Contact makes and contact break indications can be obtained either by direct or indirect methods. If a direct indication is desired it can be obtained, when the measurement is made under load conditions by monitoring the voltage across the contacts. For no load operations, or when indirect measurements are made, the methods that are used to determine contact displacement are applicable. The major drawback of this approach is that it fails to take into account the changes in the making or breaking of the contacts that may occur as a result of possible contact erosion.

Electrical parameters:

Dielectric failures and interrupter failures represent a high percentage of the listed reasons for circuit breaker problems. Although, many of these failures would take place without any prior warning, there are some cases where it would be possible to anticipate an impending failure based on some conditions which are generally well known and predictable as is the case with high levels of corona, high leakage currents, high moisture content and low insulating gas density. While some of these parameters can be monitored with only reasonable efforts, there are others which are difficult to monitor while the circuit breaker is energized and in service. Some of the significant electrical components that could be monitored are discussed below.

Contact erosion and interrupter wear.

Monitoring contact erosion and interrupter wear has a strong, direct influence upon the required maintenance frequency therefore, it is not only desirable, but beneficial to accurately evaluate the condition of the interrupters rather than to rely on the presently used method of simply adding the interrupted currents until the estimated accumulated duty that is given by applicable standards, or by the manufacturers recommendations, is reached.

Measurements of contact erosion, or interrupter wear cannot be made directly, but it can be done conveniently by indirect methods using Measurement of current and arcing time. The interrupted current can be measured using conventional instrumentation, such as current transformers, which are generally available in circuit breaker as a standard component. The arcing time can be determined by optical detection of the arc, by measurement of the arc voltage, or simply by estimating the point of contact separation using the information given by the contact travel transducer and the duration of current flow from this time until it is interrupted.

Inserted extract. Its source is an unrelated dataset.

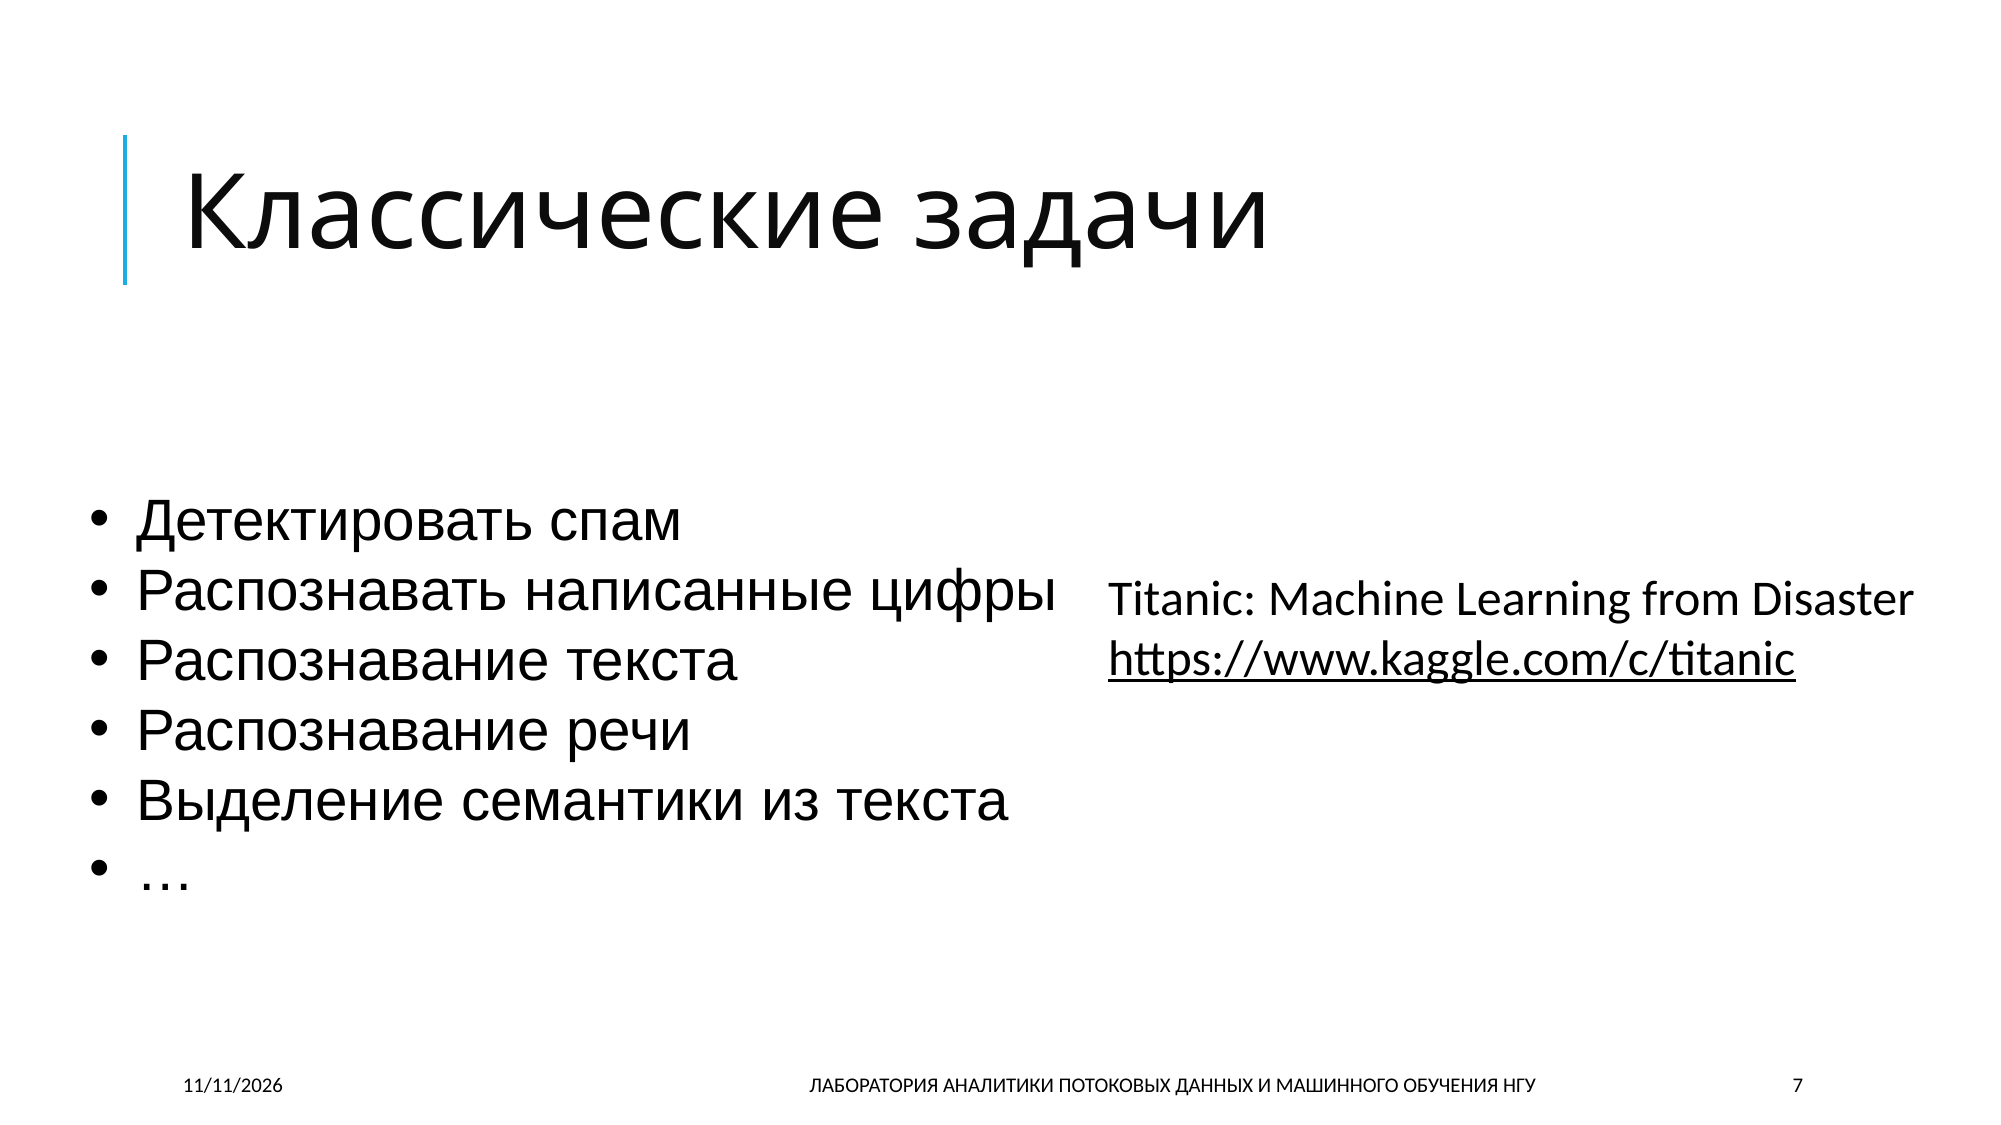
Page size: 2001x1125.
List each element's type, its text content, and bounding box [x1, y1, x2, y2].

The product of the current and elapsed time from contact separation to current extinction gives a parameter to which the interrupter wear can be related. It is assumed that sufficient data has been collected during development tests relating contact erosion and nozzle ablation to ampere seconds of arcing, and therefore by keeping track of the accumulated ampere seconds an adequate appraisal of the interrupter condition can be made.

Gas density

For SF6 circuit breakers gas density rather than gas pressure is the parameter that should be monitored. To do this it is possible to use commercially available temperature compensated pressure switches or alternatively the density may be determined by electronically processing separate pressure and temperature signals. These signals can be combined by an algorithm representing the well-known equation of state for the gas. Any deviation from a constant density line will indicate that there is a gas leak in the system and unless a massive catastrophic failure occurs, slow leaks can be alarmed and protective action can be implemented. The selection of the corresponding constant density line depends on the initial filling conditions of the circuit breaker.